The whole thing would be funny if the allegations weren't so serious, not to mention the implications. Chief of Staff Mark Twohey was fired Thursday for apparently offering some advice his boss didn't think very much of, and two other staffers - press secretary George Christopoulos and his deputy Isaac Ransom - quit today. Ford tried to write it off as a natural transition for the duo having been offered new opportunities in the private sector, but given the practical circus atmosphere that followed Twohey out of City Hall, it seems somewhat unlikely that the public relations specialists chose the worst possible time from a public relations perspective to quit.
In another rare move today, Ford apologized for his branding the media as "maggots" on yesterday's radio show. Perhaps he sensed he had gone too far, or perhaps he sensed that the media fervour over the drug allegations wouldn't be going away any time soon, but it was a truly rare Ford moment. One can't blame Rob for wanting it all to go away. He surely thought on Friday that it was almost over, but then the Globe and Mail published a rather exhaustive account of Doug Ford's apparent misspent youth as Etobicoke's premier hash dealer.

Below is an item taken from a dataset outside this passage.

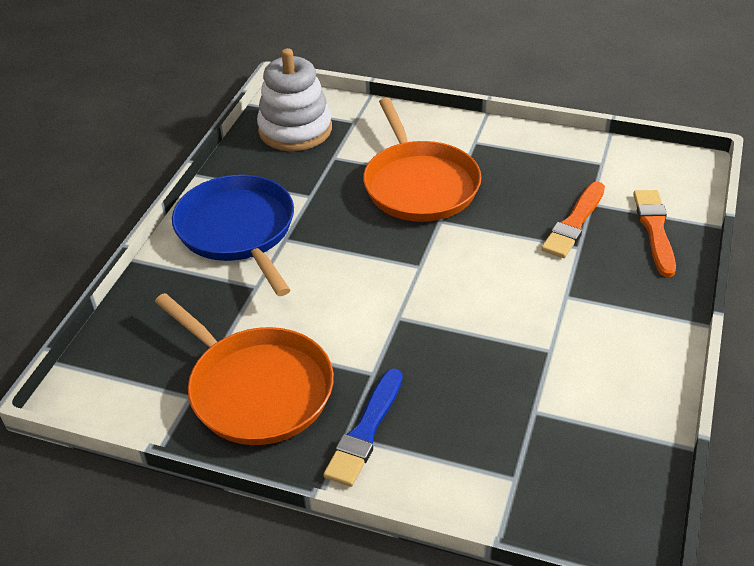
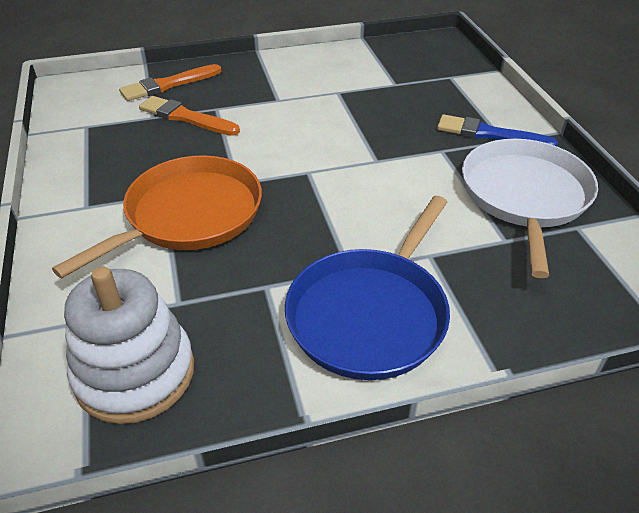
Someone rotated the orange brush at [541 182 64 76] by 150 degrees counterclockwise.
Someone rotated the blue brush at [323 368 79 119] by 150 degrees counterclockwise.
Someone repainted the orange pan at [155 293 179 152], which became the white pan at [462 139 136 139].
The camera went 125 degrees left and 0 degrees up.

Although the Globe report relied heavily on anonymous sources that kind of article is unlikely to help Doug's provincial ambitions, not to mention his brother's current predicament.
Which brings us to the crux of the matter: a whole lot of rumour, speculation and innuendo. Only three people have seen the offending tape that everyone's reporting on, and while its difficult to doubt the veracity of the Toronto Star, especially since they pretty much staked the reputation of the entire paper on a tape they don't have, but unless there's some kind of study or authentication of the actual video, this is always going to be a case of "he said, they said." And that's also why rumours that the Fords bought the film, spawning their new found sense of ease in the media. I'm generally not a fan of conspiracy theories, but the Fords week-long duck and cover routine is most easily explained by a search and recovery operation to find and secure the tape.
Regardless, this controversy isn't going away. With over 500 days to go in the Ford administration the allegations are going to follow him in spite of the progress Ford's made on his core issues of fiscal accountability. Unless the video is proven real or not, whether it exists or not, crack is going to be a keyword search though the next year and half, and on into his currently planned re-election campaign. Like any PR disaster, the focus is more on the destruction than the clean-up, and whatever time is left for Ford, it's not going to be the way he wants to spend that time, in silence or not.